Supermarkets usually offer products at low prices by reducing their economic margins. Certain products (typically staple foods such as bread, milk and sugar) are occasionally sold as loss leaders, that is, with negative profit margins. To maintain a profit, supermarkets attempt to make up for the lower margins by a higher overall volume of sales, and with the sale of higher-margin items. At present, many supermarket chains are attempting to further reduce labor costs by shifting to self-service check-out machines, where a single employee can oversee a group of four or five machines at once, assisting multiple customers at a time.
A larger full-service supermarket combined with a department store is sometimes known as a hypermarket.
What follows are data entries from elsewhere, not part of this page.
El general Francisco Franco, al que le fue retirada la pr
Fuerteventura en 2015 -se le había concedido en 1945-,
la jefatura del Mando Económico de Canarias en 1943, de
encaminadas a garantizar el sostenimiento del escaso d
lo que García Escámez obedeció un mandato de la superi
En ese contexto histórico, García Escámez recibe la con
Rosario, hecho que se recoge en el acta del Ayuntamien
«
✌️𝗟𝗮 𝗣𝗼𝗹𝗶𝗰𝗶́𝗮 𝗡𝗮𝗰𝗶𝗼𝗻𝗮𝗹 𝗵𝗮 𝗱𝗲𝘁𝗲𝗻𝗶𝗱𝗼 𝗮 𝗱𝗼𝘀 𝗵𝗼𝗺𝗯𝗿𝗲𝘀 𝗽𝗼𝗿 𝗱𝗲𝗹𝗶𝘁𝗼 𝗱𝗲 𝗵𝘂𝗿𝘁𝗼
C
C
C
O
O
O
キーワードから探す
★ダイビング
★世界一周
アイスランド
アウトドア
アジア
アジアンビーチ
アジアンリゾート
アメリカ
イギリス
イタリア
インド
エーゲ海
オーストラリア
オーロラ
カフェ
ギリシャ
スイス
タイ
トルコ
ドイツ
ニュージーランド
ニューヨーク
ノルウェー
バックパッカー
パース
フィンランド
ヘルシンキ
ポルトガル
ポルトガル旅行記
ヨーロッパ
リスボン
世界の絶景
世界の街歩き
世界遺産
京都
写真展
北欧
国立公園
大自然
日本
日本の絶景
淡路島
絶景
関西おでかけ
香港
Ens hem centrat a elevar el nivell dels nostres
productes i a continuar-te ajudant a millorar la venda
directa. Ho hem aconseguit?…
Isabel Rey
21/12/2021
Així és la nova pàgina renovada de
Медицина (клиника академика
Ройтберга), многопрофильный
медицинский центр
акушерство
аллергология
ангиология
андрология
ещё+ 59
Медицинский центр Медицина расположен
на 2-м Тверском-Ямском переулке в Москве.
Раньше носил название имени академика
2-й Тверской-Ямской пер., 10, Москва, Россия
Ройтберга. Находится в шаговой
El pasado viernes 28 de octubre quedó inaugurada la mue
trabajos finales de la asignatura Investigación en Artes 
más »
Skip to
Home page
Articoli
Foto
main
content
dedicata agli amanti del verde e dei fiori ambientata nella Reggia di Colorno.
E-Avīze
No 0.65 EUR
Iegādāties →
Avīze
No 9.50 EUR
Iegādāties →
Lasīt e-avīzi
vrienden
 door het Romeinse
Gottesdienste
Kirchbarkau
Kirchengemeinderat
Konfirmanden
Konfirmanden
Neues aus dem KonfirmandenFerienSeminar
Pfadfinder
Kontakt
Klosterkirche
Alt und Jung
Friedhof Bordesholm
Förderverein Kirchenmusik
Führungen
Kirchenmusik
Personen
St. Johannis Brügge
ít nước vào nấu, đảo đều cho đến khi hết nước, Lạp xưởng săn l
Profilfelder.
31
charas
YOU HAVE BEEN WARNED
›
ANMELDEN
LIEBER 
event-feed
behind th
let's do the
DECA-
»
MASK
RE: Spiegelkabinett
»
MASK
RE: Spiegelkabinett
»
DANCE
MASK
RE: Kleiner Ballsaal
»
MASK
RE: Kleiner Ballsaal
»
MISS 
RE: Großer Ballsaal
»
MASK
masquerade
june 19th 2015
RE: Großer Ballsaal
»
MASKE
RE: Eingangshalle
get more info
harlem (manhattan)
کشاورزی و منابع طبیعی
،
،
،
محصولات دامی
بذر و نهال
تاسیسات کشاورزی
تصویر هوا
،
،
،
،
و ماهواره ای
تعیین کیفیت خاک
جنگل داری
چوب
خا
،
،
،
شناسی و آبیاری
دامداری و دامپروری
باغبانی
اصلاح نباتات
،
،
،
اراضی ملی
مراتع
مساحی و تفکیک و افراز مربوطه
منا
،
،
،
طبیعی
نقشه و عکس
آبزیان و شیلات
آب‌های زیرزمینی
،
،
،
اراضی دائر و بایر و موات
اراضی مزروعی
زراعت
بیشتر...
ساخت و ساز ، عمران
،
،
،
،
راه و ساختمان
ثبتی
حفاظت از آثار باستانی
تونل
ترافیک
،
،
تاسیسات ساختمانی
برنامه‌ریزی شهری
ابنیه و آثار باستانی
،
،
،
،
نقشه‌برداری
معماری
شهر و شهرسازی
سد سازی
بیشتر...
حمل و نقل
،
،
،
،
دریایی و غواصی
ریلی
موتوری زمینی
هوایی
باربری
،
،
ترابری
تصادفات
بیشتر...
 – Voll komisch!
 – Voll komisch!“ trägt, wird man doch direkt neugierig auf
Other services offered at some supermarkets may include those of banks, cafés, childcare centres/creches, photo processing, video rentals, pharmacies and/or petrol stations.
Whilst branding and store advertising will differ from company to company, the layout of a supermarket remains virtually unchanged. Although big companies spend time giving consumers a pleasant shopping experience, the design of a supermarket is directly connected to the in-store marketing that supermarkets must conduct in order to get shoppers to spend more money whilst there.
Every facet of the store is mapped out and attention is paid to color, wording and even surface texture. The overall layout of a supermarket is a visual merchandising project that plays a major role in retailing. Stores can creatively use a layout to alter customers’ perceptions of the atmosphere. Alternatively, they can enhance the store’s atmospherics through visual communications (signs and graphics), lighting, colors, and even scents. For example, to give a sense of the supermarket being healthy, fresh produce is deliberately located at the front of the store.